• **Source information**:
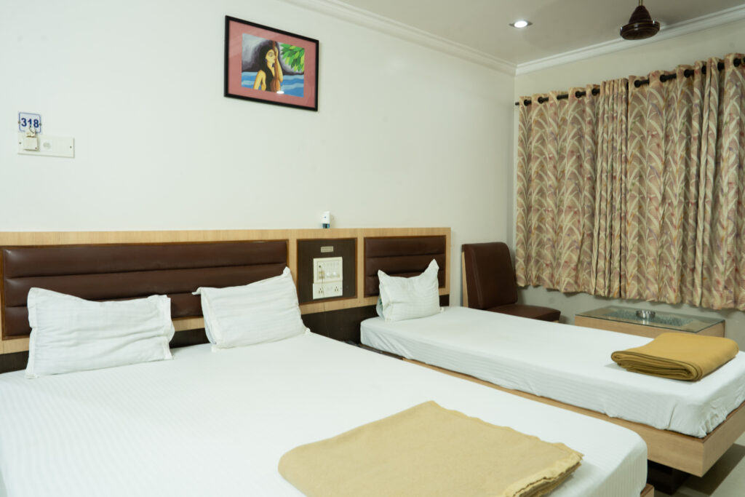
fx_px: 497
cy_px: 248
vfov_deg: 53.1
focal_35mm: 24
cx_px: 372
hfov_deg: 73.7
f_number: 10
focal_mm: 24
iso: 500
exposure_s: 1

• **Required work**: The expected output is the whole listing, word for word, minus its pictures.

• **Task result**:
fx_px: 497
cy_px: 248
vfov_deg: 53.1
focal_35mm: 24
cx_px: 372
hfov_deg: 73.7
f_number: 10
focal_mm: 24
iso: 500
exposure_s: 1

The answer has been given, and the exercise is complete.